On Nov. 12, a group of cyclists in Hustopece, Moravia, Czech Republic, enjoyed a sunny afternoon of riding to a local landmark known as Lookout Tower, reported United Press International. Taking in the view from the top of the tower, they saw a drone flying around and took video of it, capturing the moment when the drone picked up one of their bicycles from the ground and flew away with it. One of the cyclists threw his helmet at the drone as it flew off, and the others ran down the tower's steps to chase the drone on foot. Happily, the drone dropped the bike a few hundred feet from the tower.
A Jackson County sheriff's deputy in Kansas City, Mo., serving an eviction notice on Nov. 7, was startled to discover Katfish, a 7-foot-long, 200-pound alligator that tenant Sean Casey kept as a pet (along with three pythons, a rabbit and several cats). Casey told KSHB-TV that he's had Katfish for four years. "He's a big cuddly gator," Casey said. "He wags his tail when I come home." The gator could lounge in the home's bathtub, and "get up and get out and cruise through the house," said Dana Savorelli with Monkey Island Rescue, who officers called to help wrangle the alligator. "He had a ramp." Unfortunately, alligators are prohibited in Kansas City, so Katfish was relocated to Monkey Island in nearby Greenwood, Mo. And although Casey said Katfish was "not a vicious animal like some people make them out to be," he was ticketed for possessing an exotic animal within city limits.
In North College Hill, Ohio, on Nov. 6, Noel Hines' criminal love for Thin Mints finally caught up with her when she was arrested for stealing "a large order of Girl Scout cookies" last March, Fox News reported. North College Hill police said Hines took delivery of the cookies, valued at more than $1,600 and intended for a local Girl Scout troop, and never returned or paid for them. When Hines showed up at the town's Mayors Court on an unrelated matter, police arrested her, then posted on Facebook, "That's the way the cookie crumbles."
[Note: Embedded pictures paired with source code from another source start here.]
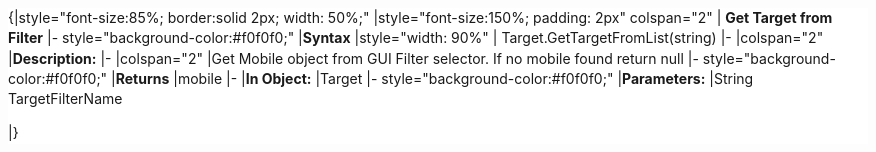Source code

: {|style="font-size:85%; border:solid 2px; width: 50%;"
|style="font-size:150%;  padding: 2px" colspan="2" | **Get Target from Filter**
|- style="background-color:#f0f0f0;"
|**Syntax**
|style="width: 90%" | Target.GetTargetFromList(string)
|-
|colspan="2" |**Description:**
|-
|colspan="2" |Get Mobile object from GUI Filter selector. If no mobile found return null
|- style="background-color:#f0f0f0;"
|**Returns**
|mobile
|-
|**In Object:**
|Target
|- style="background-color:#f0f0f0;"
|**Parameters:**
|String TargetFilterName

|}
• On Nov. 11, St. Johns County (Florida) Sheriff's deputies responded to reports of a car crashed into a home in St. Augustine Shores, according to Action News Jax. Officers discovered the car's driver, Darrin Dewayne Touchton, 58, had previously had a relationship with the homeowner, and at the time of the incident, another person was with her at the home. Touchton "did not approve," the deputies stated, and when he saw the other man in the front yard, he floored his Nissan Maxima in an attempt to kill the interloper. But the target jumped out of the way, and Touchton hit the house. Police also determined Touchton had previously threatened to kill the man with his car. He was charged with attempted homicide, three counts of aggravated assault and driving on a suspended license.
On the Lam
Perhaps in an effort to escape its likely fate, a turkey in Shoshone, Idaho, was rounded up by police on Nov. 7 after "terrorizing the neighborhood" around North Fir Street. United Press International reported the bird was detained at a local petting zoo pending the owner's coming forward to claim it. Shoshone police posted on Facebook that the claimer would have to do "an embarrassing dance" to get the bird back.
Administrators at Spalding Grammar School in Spalding, Lincolnshire, England, introduced a new policy this year, banning sixth-formers (high-schoolers) from carrying book bags between classes. The school felt the heavy bags were causing injury to students and encouraged them to carry their books in their arms instead. But Jacob Ford, 17, disagreed, reported Metro News, and made his point by carrying his books in a wicker basket and an open microwave oven, for which he received a two-day suspension. Head teacher Steven Wilkinson huffed, "We have a student who has behaved in an increasingly inappropriate way, actions the likes of which I have never witnessed, and who has been sanctioned entirely in line with the school's policies." But Ford's mother, Tracy, backed up her son's protest: "I'm very proud of him for standing up for something he believes in. Microwave or no microwave."